_Instruction_
Although the records contain pictures, none belong in the copy: restate word for word only the lines from the one with "This website is a participant in the Amazon" through the one with "delays, extra money, or even sending your p", both included.

_Data records_

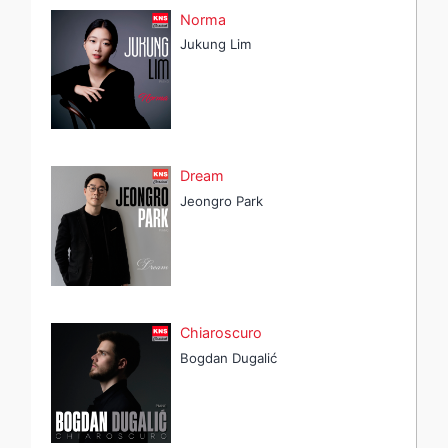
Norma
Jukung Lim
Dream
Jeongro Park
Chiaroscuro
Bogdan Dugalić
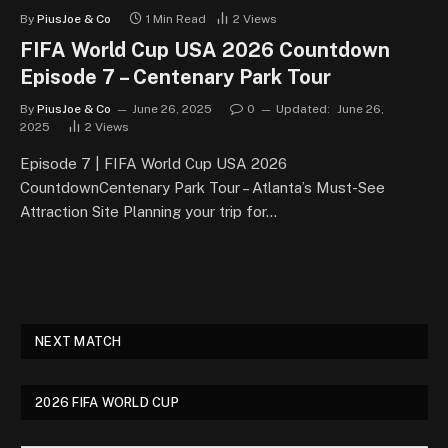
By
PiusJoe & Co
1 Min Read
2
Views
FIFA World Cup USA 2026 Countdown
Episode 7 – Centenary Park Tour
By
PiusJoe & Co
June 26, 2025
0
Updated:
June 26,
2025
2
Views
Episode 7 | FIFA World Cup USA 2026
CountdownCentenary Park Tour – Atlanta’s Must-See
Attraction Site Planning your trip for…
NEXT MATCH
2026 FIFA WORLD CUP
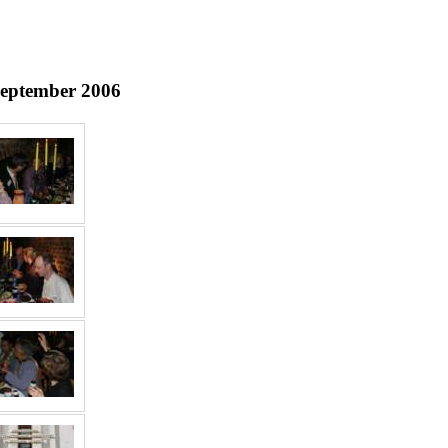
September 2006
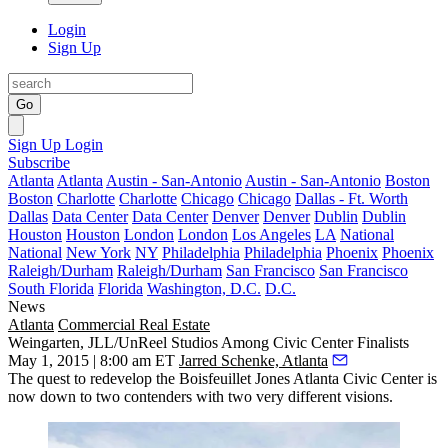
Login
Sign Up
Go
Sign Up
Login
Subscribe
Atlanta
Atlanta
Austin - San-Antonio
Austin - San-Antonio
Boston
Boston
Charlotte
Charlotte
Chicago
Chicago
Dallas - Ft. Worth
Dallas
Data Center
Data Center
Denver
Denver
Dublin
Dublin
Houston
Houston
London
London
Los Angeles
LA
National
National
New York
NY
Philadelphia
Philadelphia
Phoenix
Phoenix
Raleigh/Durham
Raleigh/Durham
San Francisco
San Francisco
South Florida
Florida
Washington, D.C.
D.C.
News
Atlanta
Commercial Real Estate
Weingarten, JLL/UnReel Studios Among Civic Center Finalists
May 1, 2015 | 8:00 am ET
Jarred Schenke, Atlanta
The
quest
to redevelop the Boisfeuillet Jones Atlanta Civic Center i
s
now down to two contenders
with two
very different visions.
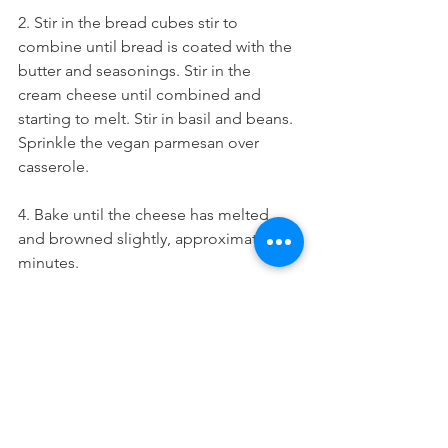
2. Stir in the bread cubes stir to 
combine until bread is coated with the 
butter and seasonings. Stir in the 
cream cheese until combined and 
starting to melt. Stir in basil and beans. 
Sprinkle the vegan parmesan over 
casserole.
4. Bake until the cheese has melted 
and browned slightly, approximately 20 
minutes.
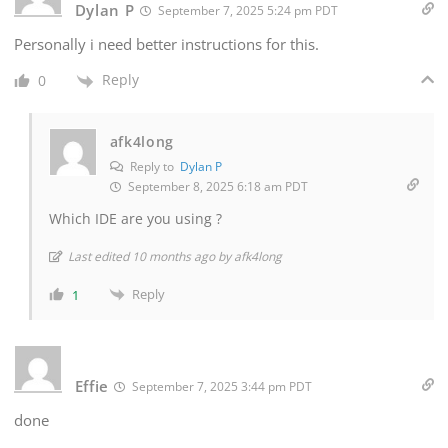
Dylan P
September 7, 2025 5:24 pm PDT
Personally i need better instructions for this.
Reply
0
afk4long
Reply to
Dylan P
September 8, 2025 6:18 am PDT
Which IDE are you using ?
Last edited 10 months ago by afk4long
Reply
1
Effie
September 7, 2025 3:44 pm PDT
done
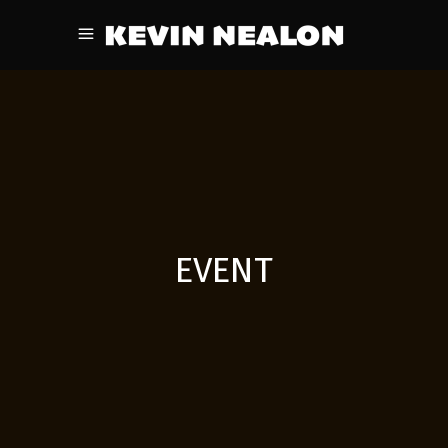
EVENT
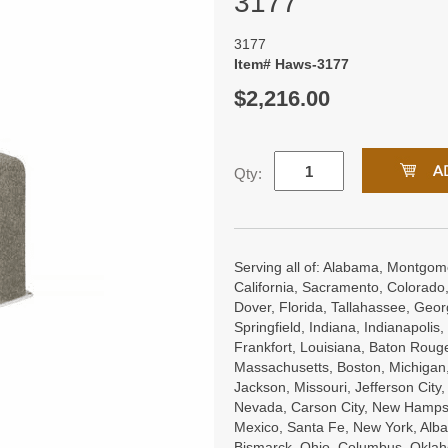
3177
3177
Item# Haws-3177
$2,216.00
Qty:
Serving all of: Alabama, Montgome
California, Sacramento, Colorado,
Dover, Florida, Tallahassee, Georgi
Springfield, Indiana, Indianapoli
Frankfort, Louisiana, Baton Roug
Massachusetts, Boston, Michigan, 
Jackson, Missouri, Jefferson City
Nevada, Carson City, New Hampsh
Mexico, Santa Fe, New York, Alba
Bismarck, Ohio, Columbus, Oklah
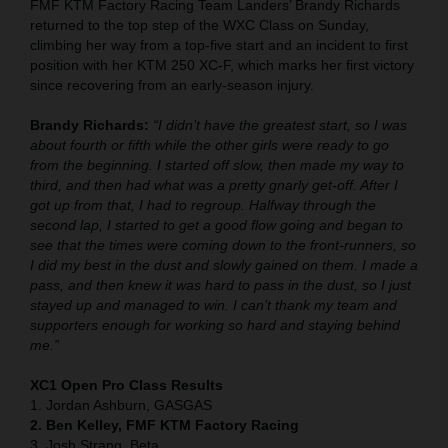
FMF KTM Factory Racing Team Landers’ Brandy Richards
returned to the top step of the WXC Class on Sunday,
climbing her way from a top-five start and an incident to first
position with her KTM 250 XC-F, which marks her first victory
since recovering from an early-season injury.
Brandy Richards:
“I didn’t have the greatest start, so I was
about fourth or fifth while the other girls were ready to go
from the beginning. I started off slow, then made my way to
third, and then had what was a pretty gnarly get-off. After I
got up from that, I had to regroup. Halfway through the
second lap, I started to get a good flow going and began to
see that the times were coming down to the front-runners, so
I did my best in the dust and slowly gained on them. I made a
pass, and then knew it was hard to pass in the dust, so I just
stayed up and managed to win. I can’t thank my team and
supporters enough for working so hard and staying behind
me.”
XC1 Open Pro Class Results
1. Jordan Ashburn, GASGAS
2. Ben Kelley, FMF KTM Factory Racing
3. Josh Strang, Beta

==

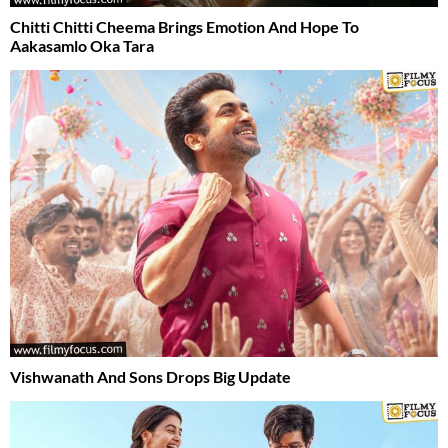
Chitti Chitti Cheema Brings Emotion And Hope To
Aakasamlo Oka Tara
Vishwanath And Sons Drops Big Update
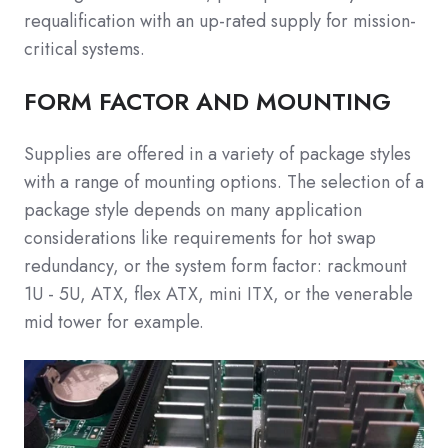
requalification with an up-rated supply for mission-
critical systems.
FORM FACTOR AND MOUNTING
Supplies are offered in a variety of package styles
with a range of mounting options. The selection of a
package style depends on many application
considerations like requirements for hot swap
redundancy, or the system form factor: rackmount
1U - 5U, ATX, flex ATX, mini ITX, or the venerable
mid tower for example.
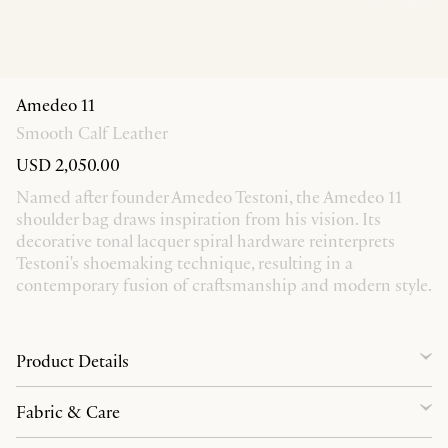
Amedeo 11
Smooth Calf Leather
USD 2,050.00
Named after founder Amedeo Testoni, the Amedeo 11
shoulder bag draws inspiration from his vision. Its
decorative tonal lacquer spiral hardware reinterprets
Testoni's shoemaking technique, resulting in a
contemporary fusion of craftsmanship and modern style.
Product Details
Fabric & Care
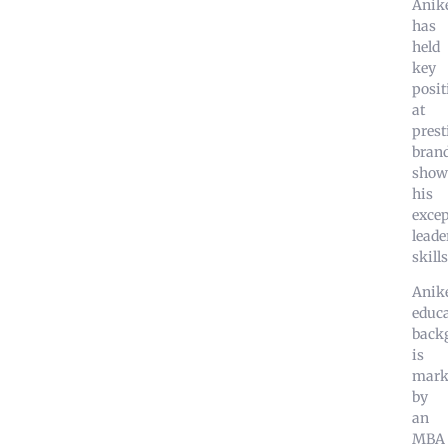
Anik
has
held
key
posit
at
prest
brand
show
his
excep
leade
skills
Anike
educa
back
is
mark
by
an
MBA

--

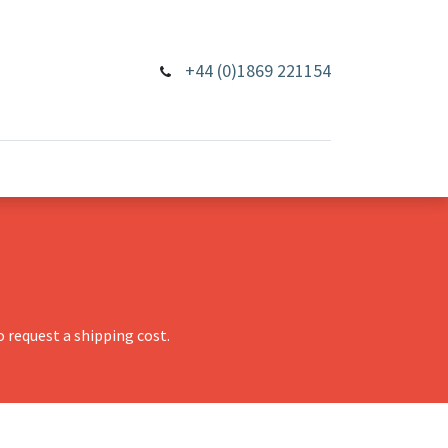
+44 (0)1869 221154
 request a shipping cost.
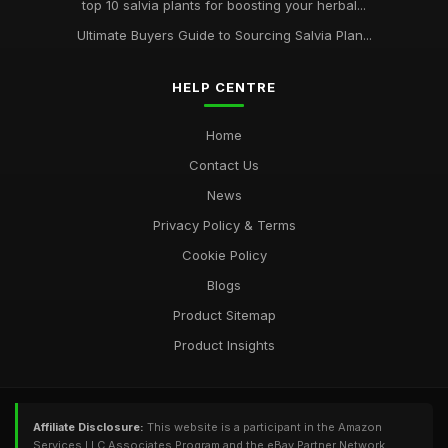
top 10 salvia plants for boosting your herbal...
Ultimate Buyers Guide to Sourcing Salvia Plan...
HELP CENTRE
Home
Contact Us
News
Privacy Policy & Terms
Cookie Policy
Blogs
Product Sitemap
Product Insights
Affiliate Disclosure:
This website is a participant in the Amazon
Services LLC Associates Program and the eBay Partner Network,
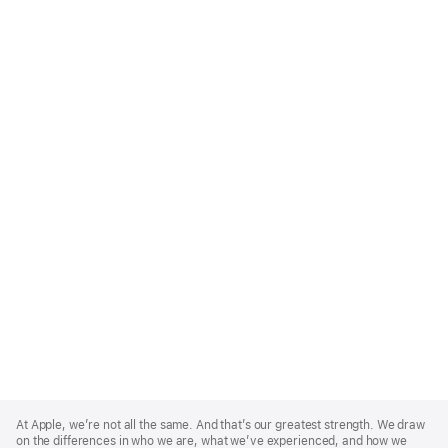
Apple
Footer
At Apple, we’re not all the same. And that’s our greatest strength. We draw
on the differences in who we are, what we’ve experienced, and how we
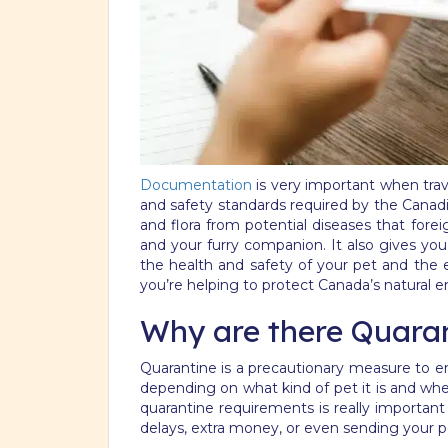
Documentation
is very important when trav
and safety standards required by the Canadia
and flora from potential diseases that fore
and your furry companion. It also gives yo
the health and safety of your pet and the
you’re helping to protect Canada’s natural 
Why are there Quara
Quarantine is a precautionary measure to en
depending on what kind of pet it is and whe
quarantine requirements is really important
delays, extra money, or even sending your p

_Solution below_
This website is a participant in the Amazon
Services LLC Associates Program and the eBay Partner Network,
Apple
Footer
At Apple, we’re not all the same. And that’s our greatest strength. We draw
on the differences in who we are, what we’ve experienced, and how we
Documentation
is very important when trav
and safety standards required by the Canadia
and flora from potential diseases that fore
and your furry companion. It also gives yo
the health and safety of your pet and the
you’re helping to protect Canada’s natural 
Why are there Quara
Quarantine is a precautionary measure to en
depending on what kind of pet it is and whe
quarantine requirements is really important
delays, extra money, or even sending your p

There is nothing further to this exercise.